To prevent further damage or the risk of infection, come see Dr. Petricca at Periodontal & Implant Clinic to fix a chipped, fractured or broken tooth in Nanaimo.
Some of the common causes of a tooth breaking include:
1. A Tooth Has a Large Existing Filling
What supports the filling is the rest of the tooth. At some point, the natural tooth portion is stressed and gives way, leaving a portion of the tooth remaining.
2. A Person Has a Significant Clenching and/or Grinding Habit
Clenching and grinding are common habits and can be associated with daytime or night-time stress. In severe cases, even a natural tooth with no filling of any kind can fracture.
3. Combination of 1 & 2
Questions to consider:
A) is the root length (in bone) long enough to undergo crown lengthening
B) if a post is placed into the tooth (posts can help support a filling), will the post present a risk for future fracturing of the root?
Above: Tooth is broken on the inside with only a thin layer of natural tooth on the cheek-side remaining and decay is also present
Above: We see a redline on the extracted tooth (the “biologic width” or gum attachment, 3mm below the gumline).
Above: This is an x-ray. To save this tooth we would need to do at least 4 mm of crown lengthening (trim away bone) in order to have at least 2mm of natural tooth above gum to support a crown. This would leave little root left in bone to support the tooth. In this case an implant may be a better replacement option.
Methods to Keep the Broken Tooth
Options to treat a broken tooth include, but are not limited to:
In this method, some of the gum around a tooth is cut away.
The "natural relationship" distances (also known as biologic width) between gum and bone around a tooth is constant. We generally have a 1 to 3mm pocket measured from the gumline to where the gum attaches to the root below the gumline, the attachment itself is 2mm, and then we reach the crest of bone. If the above measurements already exist, then simply cutting away gum without trimming away bone does not respect this "natural relationship."
A minor surgical procedure whereby some bone (millimeters) and soft tissue (gums) are trimmed around our tooth. This is done to both:
Explanation of Crown Lengthening
Removal of some bone & gum around a tooth so that more tooth is available to hold a crown
Top - Before | Bottom - After
Gain of Natural Tooth Structure
Top (before) vs Bottom (6 weeks after)
Purpose: increase amount of non-filled tooth proportion
(the portion which will “hold” a crown)
To orthodontically (braces or Invisalign®) pull the tooth through the surrounding bone and gum (millimeters; takes a few months) so that more tooth is available to support the desired crown.
Ideal Natural Tooth Dimensions for a Crown
The remainder of the broken tooth can be crowned as is if sufficient "natural" tooth structure remains (not filling per se) to hold/support a crown. This usually requires about 3 mm of natural tooth structure above the gumline for a front tooth and 4mm for a back tooth.
Note: putting a crown on a tooth that is largely just filling is like putting a filling on a filling. This risks the crown coming off easily in the short-term.

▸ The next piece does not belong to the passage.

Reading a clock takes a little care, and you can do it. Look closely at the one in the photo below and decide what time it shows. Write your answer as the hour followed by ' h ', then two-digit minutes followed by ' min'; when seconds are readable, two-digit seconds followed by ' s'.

Compromise & Potential Ramifications
Sometimes one can gain more tooth structure by burying the crown margin deep under the gum. This unfortunately can encroach upon or even sever the natural fibers that connect the gums to your tooth attachment (also known as biologic width violation). The consequences of this can include chronic inflammation and bone loss (the bodies attempt to recreate room for the natural attachment).
REPLACE THE BROKEN TOOTH
Methods to keep the broken tooth as described are only feasible if the length of the root of your broken tooth is long enough to afford having supporting gum and bone trimmed around it (much like removing dirt or concrete around a post in the ground, there is a limit whereby support for the post is compromised and becomes loose). When the root of your natural broken tooth is not long enough to afford crown lengthening or extrusion, then the following are commonest options:
1. Replace the Tooth with an Implant (Considered the “Gold Standard”)
An implant can sometimes be placed immediately after a tooth is extracted.
2. Remove the Tooth and Replace it with a Bridge
This requires paring down (removing natural tooth structure) the teeth on either side of the missing tooth in order to crown them (a false tooth is joined to the crowns of the adjacent teeth), which is considered "subtractive dentistry." As well, the average lifespan of a bridge is about 15 years.
3. Consider Socket Preservation
Before you decide to have your tooth extracted, it would be wise to consider socket preservation.
4. Placing a Larger Filling (Patching Up the Broken Tooth)
This is considered a short-term solution and does not necessarily provide strength or stability.